Direct numerical simulation of microlayer formation and evaporation underneath a growing bubble driven by the local temperature gradient in nucleate boiling

Recently, experiments carried out with high-resolution measurement techniques showed the formation of a thin liquid microlayer (~µm) underneath a growing bubble in nucleate boiling. However, a deep understanding of the heat transfer enhancement induced by this microlayer is still lacking. In this work, we investigate the heat transfer characteristics of the microlayer in the early stage of nucleate boiling by using direct numerical simulations with the PHASTA solver. The microlayer formation and evaporation during the bubble growth driven by the local temperature gradient are simulated and fully resolved by very fine boundary layer meshes and the level-set method. We obtain the microlayer evolution comparable to recent experimental observations for the first time. The detailed microlayer dynamics indicates that the microlayer formation in the early stage of nucleate boiling can be considered a quasi-steady process without contact line motion.
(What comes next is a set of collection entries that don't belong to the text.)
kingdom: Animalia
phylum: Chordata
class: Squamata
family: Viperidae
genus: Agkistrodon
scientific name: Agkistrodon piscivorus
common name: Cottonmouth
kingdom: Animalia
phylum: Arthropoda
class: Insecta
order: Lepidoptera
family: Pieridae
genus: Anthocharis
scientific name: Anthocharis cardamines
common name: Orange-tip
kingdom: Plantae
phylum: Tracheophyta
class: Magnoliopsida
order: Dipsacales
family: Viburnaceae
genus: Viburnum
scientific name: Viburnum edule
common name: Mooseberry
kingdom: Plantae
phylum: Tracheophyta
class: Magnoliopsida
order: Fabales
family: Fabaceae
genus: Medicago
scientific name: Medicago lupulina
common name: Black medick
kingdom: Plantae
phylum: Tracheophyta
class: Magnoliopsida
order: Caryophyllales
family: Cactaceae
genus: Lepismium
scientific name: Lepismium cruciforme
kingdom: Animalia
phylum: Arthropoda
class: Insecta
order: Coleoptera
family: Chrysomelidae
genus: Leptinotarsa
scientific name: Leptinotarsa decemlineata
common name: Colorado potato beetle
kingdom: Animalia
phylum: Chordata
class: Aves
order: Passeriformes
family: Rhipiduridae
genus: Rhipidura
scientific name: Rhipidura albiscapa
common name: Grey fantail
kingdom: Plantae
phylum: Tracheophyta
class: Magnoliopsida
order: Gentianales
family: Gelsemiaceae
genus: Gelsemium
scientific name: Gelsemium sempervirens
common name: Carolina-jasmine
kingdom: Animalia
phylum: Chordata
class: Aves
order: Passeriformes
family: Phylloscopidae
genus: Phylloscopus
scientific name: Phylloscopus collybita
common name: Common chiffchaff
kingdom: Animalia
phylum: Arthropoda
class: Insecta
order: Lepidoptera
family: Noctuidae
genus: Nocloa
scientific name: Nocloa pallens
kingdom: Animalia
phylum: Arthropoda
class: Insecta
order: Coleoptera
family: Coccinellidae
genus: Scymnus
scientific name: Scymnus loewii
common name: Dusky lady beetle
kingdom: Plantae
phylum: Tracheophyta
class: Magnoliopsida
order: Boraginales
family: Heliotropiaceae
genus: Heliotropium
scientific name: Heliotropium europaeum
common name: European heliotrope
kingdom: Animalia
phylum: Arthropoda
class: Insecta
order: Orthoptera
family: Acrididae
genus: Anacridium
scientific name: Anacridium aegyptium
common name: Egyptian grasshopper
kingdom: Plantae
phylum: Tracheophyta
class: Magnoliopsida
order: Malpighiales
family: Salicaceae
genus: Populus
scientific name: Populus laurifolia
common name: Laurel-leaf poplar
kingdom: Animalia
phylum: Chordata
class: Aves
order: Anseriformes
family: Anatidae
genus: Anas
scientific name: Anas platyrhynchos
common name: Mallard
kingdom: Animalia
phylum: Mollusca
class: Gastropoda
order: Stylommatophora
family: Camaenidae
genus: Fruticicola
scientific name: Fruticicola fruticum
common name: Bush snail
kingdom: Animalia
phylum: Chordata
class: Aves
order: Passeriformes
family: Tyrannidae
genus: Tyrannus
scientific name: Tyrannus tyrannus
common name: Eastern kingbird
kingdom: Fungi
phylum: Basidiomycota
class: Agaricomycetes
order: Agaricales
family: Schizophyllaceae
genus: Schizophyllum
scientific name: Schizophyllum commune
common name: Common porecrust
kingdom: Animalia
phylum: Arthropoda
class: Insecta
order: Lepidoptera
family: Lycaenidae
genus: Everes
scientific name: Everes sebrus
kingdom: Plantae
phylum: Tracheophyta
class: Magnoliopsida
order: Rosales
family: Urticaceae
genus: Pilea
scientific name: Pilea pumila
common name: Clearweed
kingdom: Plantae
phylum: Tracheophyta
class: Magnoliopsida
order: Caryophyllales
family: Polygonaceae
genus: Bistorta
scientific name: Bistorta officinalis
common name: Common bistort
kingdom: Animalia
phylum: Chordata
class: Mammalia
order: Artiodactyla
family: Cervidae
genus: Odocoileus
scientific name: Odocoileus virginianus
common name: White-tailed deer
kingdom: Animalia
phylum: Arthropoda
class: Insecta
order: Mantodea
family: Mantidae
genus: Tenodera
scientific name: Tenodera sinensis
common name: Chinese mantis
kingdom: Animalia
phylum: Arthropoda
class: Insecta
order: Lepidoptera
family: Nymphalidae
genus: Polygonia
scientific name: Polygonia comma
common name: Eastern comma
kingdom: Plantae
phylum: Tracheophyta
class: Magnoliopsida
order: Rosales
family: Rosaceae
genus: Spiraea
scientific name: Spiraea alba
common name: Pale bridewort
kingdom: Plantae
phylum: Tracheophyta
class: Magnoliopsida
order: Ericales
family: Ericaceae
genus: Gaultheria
Furthermore, we find that the microlayer thickness is not determined by hydrodynamic effects, thus suggesting a rather constant microlayer heat transfer under different hydrodynamic conditions in nucleate boiling. Here, the local heat flux in the microlayer exceeds 20 MW/m2 near the contact line within 0.6 ms after the bubble inception, and the overall heat transfer from the microlayer evaporation contributes over 70% to the bubble growth. This value emphasizes the significance of microlayer evaporation in the modeling of nucleate boiling heat transfer.